Les États-Unis saisissent un navire de croisière international au large du Venezuela, selon des responsables

Les États-Unis ont saisi un pétrolier qui vient de quitter le Venezuela, selon le département américain de la Sécurité intérieure.

C’est la deuxième fois ce mois-ci qu’un pétrolier est saisi au large des côtes du pays.

Cette décision intervient alors que le président Donald Trump a ordonné mardi un « blocus » des pétroliers autorisés à entrer et à sortir du Venezuela.

Le Venezuela a qualifié les récentes actions des États-Unis de « vol et vol qualifié ». Il a déjà accusé l’administration Trump de tenter de lui voler ses richesses.

« Ces actions ne peuvent être punies », a déclaré le gouvernement vénézuélien, ajoutant qu’il avait l’intention de déposer une plainte auprès du Conseil de sécurité de l’ONU et « d’autres organisations multilatérales et gouvernements du monde entier ».

L’opération était dirigée par les garde-côtes américains, similaire à celle menée au début du mois. Le navire a été arraisonné par une équipe tactique spéciale et se trouvait dans les eaux internationales lorsqu’il a été pris.

La secrétaire à la Sécurité intérieure, Kristi Noem, dont le département supervise la Garde côtière, a partagé une vidéo de sept minutes de l’opération sur X.

Il montre des hélicoptères américains atterrissant sur un sous-marin avec le nom Centuries écrit sur le côté.

Il s’agit d’un navire panaméen, mais au cours des cinq dernières années, il a également navigué sous les pavillons de la Grèce et du Libéria, selon les informations consultées par BBC Verify.

Il ne figure pas sur la liste des navires autorisés du Trésor américain, mais quelques heures seulement après l’annonce, la Maison Blanche a expliqué que sa cargaison était autorisée.

« Le navire transportait du pétrole certifié PDVSA », a déclaré Anna Kelly, attachée de presse adjointe de la Maison Blanche, faisant référence à la compagnie pétrolière vénézuélienne.
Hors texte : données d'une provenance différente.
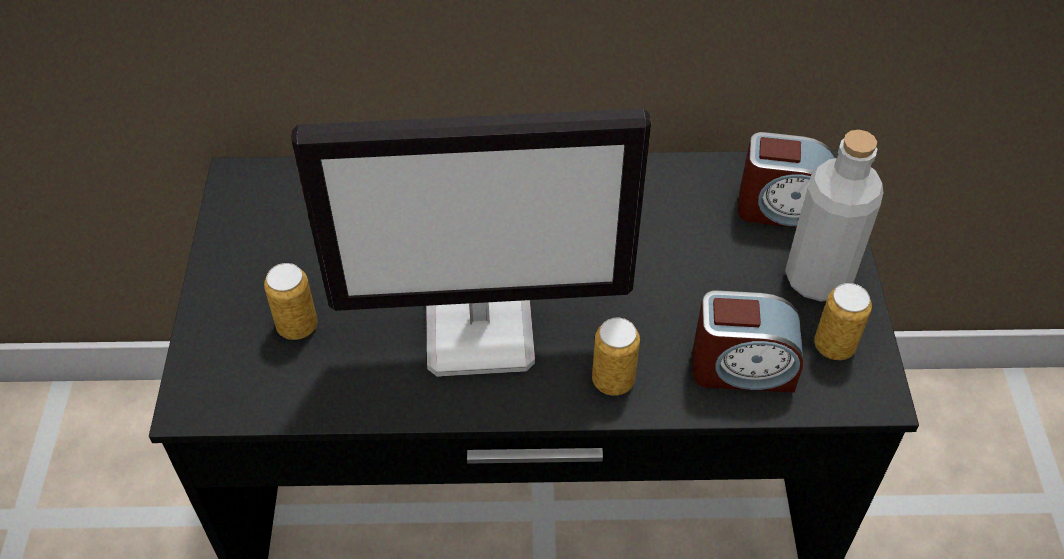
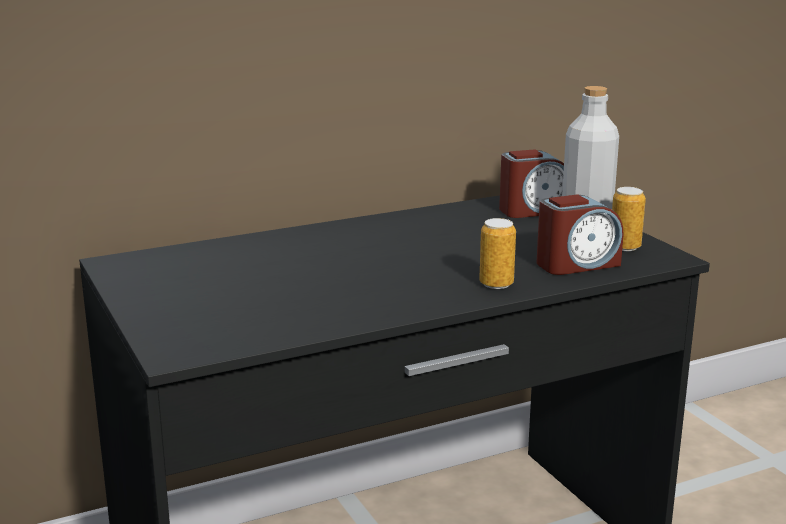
camera: 25 degrees left, 30 degrees down
(297, 326) = (229, 308): can -> none
(482, 330) = (379, 284): monitor -> none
La source a déclaré que le navire « opérait dans le cadre d’une flotte vénézuélienne vendant du pétrole volé et soutenant le régime narcoterroriste de Maduro ».
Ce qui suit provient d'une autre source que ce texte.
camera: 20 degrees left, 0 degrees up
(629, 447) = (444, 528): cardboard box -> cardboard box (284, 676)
Ces dernières semaines, les États-Unis ont déployé leur armée dans la mer des Caraïbes et mené des raids meurtriers contre des bateaux présumés trafiquants de drogue au Venezuela, tuant près de 100 personnes.

Il n’existe aucune preuve publique que les navires transportaient de la drogue, et l’armée fait l’objet d’un examen minutieux de la part du Congrès à propos de ce raid.
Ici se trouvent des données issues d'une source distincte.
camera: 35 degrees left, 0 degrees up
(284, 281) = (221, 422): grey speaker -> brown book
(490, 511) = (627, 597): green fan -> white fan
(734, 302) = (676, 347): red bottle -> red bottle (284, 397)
L’administration Trump a accusé le président vénézuélien Nicolás Maduro de diriger un groupe terroriste connu sous le nom de Cartel de los Soles, ce qu’il nie.

Trump a accusé le gouvernement de Maduro d’utiliser le pétrole « volé » pour « l’autofinancement, le terrorisme lié à la drogue, le trafic d’êtres humains, les meurtres et le vol ».

Après la saisie du deuxième navire, le secrétaire à la Défense Pete Hegseth a écrit sur X que les États-Unis continueraient à « continuer à exercer une guerre anti-sous-marine sans faille…

« La violence, la drogue et le chaos ne régneront pas sur l’hémisphère occidental. »

Le Venezuela – qui abrite les plus grandes réserves pétrolières du monde – dépend fortement des exportations pétrolières pour financer les dépenses publiques.

L’annonce de la fermeture par Trump intervient moins d’une semaine après que les États-Unis ont saisi un pétrolier soupçonné de faire partie d’un « groupe fantôme » au large des côtes du Venezuela, qui, selon eux, a utilisé diverses méthodes pour cacher ses activités.

Le gouvernement vénézuélien a nié cette affirmation, Maduro affirmant que les États-Unis avaient « kidnappé les travailleurs » et « volé » le navire.